April 2, 2013 / 10:10 AM / 5 years ago

UPDATE 2-TeliaSonera scraps sale of Spain's Yoigo

* Says found no offer matching future value of Yoigo

* Says Yoigo has great potential

* Setback for hopes of market consolidation - analysts

By Anna Ringstrom and Olof Swahnberg

STOCKHOLM, April 2 (Reuters) - Sweden’s TeliaSonera has scrapped plans to sell its fast-growing budget Spanish mobile operator Yoigo after failing to attract high enough bids, signalling no let up in competition in a depressed market.

Large Spanish mobile firms like Telefonica and Vodafone have lost clients to smaller, often lower-cost ones like Yoigo as cash-strapped consumers have searched for cheaper offers.

Industry sources told Reuters last year that Vodafone and France Telecom would be natural bidders for TeliaSonera’s 76.6 percent stake in Yoigo, which they said the Swedish firm was hoping could fetch around 1 billion euros ($1.3 billion).

“Whilst this news will have no impact on our (TeliaSonera) forecasts which assumed the status quo, it will likely be interpreted negatively for Telefonica, Vodafone and France Telecom,” Espirito Santo analysts said in a note to clients.

“There had been high hopes for consolidation and the potential for market repair in the Spanish mobile market.”

TeliaSonera, which was looking to focus on its other businesses which are mostly not at the budget end of the market, declined to say what prices it had been offered for Yoigo and said it remained committed to the business.

“Yoigo has great potential for further development, but as its market strategy does not quite match our other operations, we have been prepared to divest it if we were offered a price which fully reflects its future potential,” TeliaSonera Chief Executive Per-Arne Blomquist said on Tuesday.

“As this requirement has not been met, we have discontinued the sales process and look forward to continue developing the company.”

Yoigo’s sales grew 13 percent in local currency in 2012 to the equivalent of 8.4 billion Swedish crowns ($1.3 billion) while operating profit before amortisation and depreciation at the firm, which struggled with losses previously, soared 49 percent to 627 million.

Yoigo, Spain’s fourth-biggest operator, gained 85,000 new clients in January, taking its market share to 6.6 percent, while former monopoly Telefonica shed 243,000 customers.

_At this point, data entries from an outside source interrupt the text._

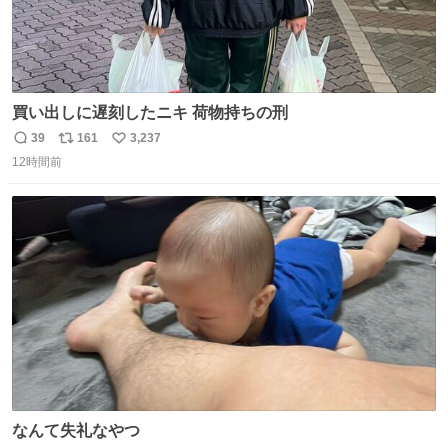
買い出しに遅刻したニキ 荷物持ちの刑
39
161
3,237
返
リ
い
12時間前
信
ポ
い
数
ス
ね
ト
数
数
なんて失礼なやつ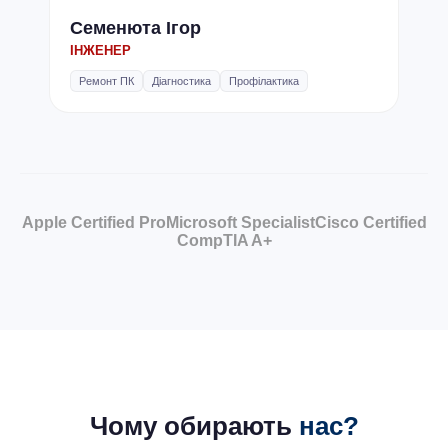
Семенюта Ігор
ІНЖЕНЕР
Ремонт ПК
Діагностика
Профілактика
Apple Certified Pro
Microsoft Specialist
Cisco Certified
CompTIA A+
Чому обирають
нас?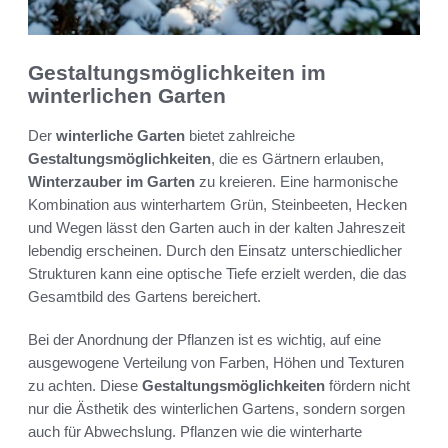
Gestaltungsmöglichkeiten im
winterlichen Garten
Der
winterliche Garten
bietet zahlreiche
Gestaltungsmöglichkeiten
, die es Gärtnern erlauben,
Winterzauber im Garten
zu kreieren. Eine harmonische
Kombination aus winterhartem Grün, Steinbeeten, Hecken
und Wegen lässt den Garten auch in der kalten Jahreszeit
lebendig erscheinen. Durch den Einsatz unterschiedlicher
Strukturen kann eine optische Tiefe erzielt werden, die das
Gesamtbild des Gartens bereichert.
Bei der Anordnung der Pflanzen ist es wichtig, auf eine
ausgewogene Verteilung von Farben, Höhen und Texturen
zu achten. Diese
Gestaltungsmöglichkeiten
fördern nicht
nur die Ästhetik des winterlichen Gartens, sondern sorgen
auch für Abwechslung. Pflanzen wie die winterharte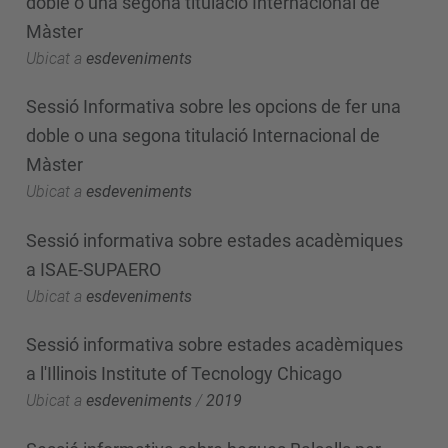
doble o una segona titulació Internacional de
Màster
Ubicat a
esdeveniments
Sessió Informativa sobre les opcions de fer una
doble o una segona titulació Internacional de
Màster
Ubicat a
esdeveniments
Sessió informativa sobre estades acadèmiques
a ISAE-SUPAERO
Ubicat a
esdeveniments
Sessió informativa sobre estades acadèmiques
a l'Illinois Institute of Tecnology Chicago
Ubicat a
esdeveniments
/
2019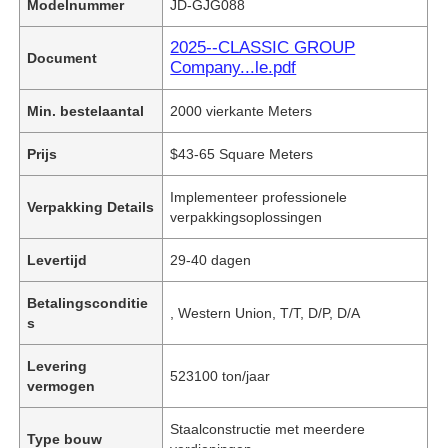
Modelnummer
JD-GJG088
2025--CLASSIC GROUP
Document
Company...le.pdf
Min. bestelaantal
2000 vierkante Meters
Prijs
$43-65 Square Meters
Implementeer professionele
Verpakking Details
verpakkingsoplossingen
Levertijd
29-40 dagen
Betalingsconditie
, Western Union, T/T, D/P, D/A
s
Levering
523100 ton/jaar
vermogen
Staalconstructie met meerdere
Type bouw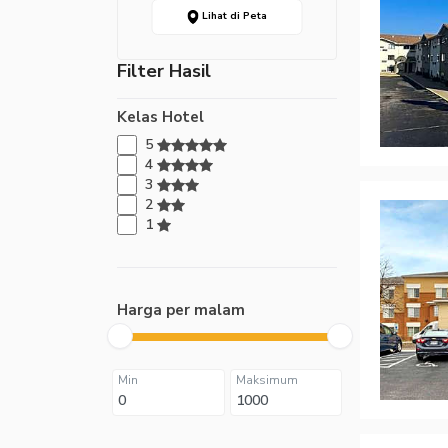
Lihat di Peta
Filter Hasil
Kelas Hotel
5
4
3
2
1
Harga per malam
Min
Maksimum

In an increasingly competitive market where 2.8 million Spaniards ditched their phones in 2012, Yoigo has undercut competitors with deals like “The One” offering 1 gigabyte of Internet usage and calls at 1 cent a minute for 9 euros a month.

Shares in TeliaSonera, which has a market value of 202 billion crowns ($31 billion), were up 0.5 percent at 0945 GMT, broadly in line with the wider European stock index. Telefonica shares were down 0.7 percent, while Vodafone’s were up 4.6 percent and France Telecom’s up 1.6 percent.

Stefan Olsson, analyst at Alandsbanken, said he was not surprised TeliaSonera had abandoned the sales process.

“Spain is a pretty tough market right now so maybe the timing is simply wrong for getting a price tag that is attractive enough,” he said.